■ **DOCUMENT EXCERPT**
※ ※ ※
Argument 5: Trappers capture raptors and endangered species. In over 30 years of trapping, I have never captured a raptor or endangered species. 

Argument 6: Trappers kill for fun: The trappers I know always note their responsibility to the animal and show respect for wildlife. Trappers kill as a means to the end; that is the essence of trapping. Killing is not the end itself in recreational trapping. Trappers are realists, not idealists. 

Argument 7: Bans on recreational trapping allow for exceptions such as trapping done for “nuisance” control and scientific research. S.201, as introduced, does not make any exceptions for nuisance trapping or scientific research. 

Argument 8: Banning hounding (the use of hounds to hunt bears/coyotes) will protect their property rights and keep citizens safe. Other species of domestic dogs outnumber hunting hounds in Vermont and more human-dog conflicts are related to these animals than hunting hounds.  Annually, there are numerous examples of domestic dogs injuring/maiming humans and wildlife. Banning hounding will not solve the issue of dogs trespassing or harassing wildlife. 

Argument 9: 75 percent of Vermont’s population support a trapping ban. This result is from a single survey paid for by anti-trapping lobbying groups, which had significant input into the wording of the question. 

None of the arguments in these commentaries are based on science. One commentator on VPR last week was quoted as saying that there is no scientific reasoning for banning hunting coyotes with dogs. He was against the practice because he just didn’t like it.

This is the same reasoning used by every hate group in America to justify their position.
※ ※ ※
■ **EXTRACTED INFORMATION**

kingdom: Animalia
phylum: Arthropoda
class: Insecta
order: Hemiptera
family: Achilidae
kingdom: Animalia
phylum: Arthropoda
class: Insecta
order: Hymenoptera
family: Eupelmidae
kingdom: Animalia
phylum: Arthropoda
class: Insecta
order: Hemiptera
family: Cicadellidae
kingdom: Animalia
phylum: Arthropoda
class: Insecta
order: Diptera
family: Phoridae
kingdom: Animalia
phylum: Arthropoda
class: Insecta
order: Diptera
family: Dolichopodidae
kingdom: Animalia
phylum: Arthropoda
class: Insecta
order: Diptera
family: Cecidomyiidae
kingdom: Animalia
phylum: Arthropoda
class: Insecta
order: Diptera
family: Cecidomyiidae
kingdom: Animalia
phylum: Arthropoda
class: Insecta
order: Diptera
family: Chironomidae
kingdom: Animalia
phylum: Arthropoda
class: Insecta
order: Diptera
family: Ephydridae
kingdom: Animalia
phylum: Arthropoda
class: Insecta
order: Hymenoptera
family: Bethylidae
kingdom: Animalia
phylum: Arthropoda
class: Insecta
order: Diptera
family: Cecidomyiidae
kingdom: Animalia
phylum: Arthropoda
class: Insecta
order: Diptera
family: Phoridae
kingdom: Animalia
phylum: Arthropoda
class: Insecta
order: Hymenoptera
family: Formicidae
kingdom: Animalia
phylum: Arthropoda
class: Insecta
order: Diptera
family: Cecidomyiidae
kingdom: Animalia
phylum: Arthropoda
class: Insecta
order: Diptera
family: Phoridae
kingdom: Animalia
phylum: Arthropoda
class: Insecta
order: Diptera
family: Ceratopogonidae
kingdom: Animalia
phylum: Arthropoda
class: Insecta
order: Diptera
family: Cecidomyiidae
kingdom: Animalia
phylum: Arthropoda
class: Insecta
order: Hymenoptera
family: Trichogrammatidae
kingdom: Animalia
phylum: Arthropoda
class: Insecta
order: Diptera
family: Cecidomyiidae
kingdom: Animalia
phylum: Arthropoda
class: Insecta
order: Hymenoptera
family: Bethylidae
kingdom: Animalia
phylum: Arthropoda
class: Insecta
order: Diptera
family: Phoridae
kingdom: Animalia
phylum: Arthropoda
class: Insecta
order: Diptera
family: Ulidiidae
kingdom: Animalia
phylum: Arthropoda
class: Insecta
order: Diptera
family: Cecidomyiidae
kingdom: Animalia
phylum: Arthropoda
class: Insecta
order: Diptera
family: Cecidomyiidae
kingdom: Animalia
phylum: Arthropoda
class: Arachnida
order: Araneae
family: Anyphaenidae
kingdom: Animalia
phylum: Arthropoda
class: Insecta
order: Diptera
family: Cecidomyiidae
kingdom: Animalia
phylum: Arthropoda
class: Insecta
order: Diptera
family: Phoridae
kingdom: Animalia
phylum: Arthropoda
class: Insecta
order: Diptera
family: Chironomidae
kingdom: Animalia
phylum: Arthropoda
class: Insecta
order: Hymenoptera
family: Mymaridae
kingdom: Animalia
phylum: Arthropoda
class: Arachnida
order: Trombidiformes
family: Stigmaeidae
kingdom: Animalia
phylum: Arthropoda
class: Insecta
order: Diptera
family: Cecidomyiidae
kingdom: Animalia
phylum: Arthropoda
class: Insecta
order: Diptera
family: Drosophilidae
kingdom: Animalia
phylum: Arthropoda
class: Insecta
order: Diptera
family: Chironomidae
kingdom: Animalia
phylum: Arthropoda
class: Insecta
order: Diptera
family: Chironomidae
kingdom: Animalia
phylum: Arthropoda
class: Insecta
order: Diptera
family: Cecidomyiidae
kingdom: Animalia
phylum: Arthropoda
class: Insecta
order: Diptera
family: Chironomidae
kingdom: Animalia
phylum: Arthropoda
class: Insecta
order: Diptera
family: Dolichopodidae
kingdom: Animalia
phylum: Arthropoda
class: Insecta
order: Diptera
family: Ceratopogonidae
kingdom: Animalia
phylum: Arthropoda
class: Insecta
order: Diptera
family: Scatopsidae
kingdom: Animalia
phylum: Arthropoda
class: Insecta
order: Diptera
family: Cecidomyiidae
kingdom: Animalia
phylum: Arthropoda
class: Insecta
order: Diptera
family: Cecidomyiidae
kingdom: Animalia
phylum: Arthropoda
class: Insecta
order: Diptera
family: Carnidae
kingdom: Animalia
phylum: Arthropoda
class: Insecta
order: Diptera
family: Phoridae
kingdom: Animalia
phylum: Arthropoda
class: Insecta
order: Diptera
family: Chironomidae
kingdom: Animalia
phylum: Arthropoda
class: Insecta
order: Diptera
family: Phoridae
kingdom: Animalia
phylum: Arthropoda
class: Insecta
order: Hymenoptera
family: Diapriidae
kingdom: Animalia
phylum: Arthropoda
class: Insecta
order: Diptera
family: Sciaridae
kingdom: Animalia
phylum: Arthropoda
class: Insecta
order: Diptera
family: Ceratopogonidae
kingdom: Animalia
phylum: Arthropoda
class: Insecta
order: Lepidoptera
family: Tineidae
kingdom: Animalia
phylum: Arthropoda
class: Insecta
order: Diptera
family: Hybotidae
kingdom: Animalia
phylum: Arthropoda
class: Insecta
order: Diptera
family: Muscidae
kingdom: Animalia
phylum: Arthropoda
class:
※ ※ ※
■ **BRIEF 1**
Print the trapping excerpt from "None of the" to "didn’t like it.".
■ **BRIEF 2**
In the trapping excerpt, who paid for the survey behind the claim that 75 percent of Vermont's population supports a trapping ban?
Rely only on the trapping excerpt, not on the listing.

■ **SOLUTION 1**
None of the arguments in these commentaries are based on science. One commentator on VPR last week was quoted as saying that there is no scientific reasoning for banning hunting coyotes with dogs. He was against the practice because he just didn’t like it.

■ **SOLUTION 2**
Anti-trapping lobbying groups paid for it.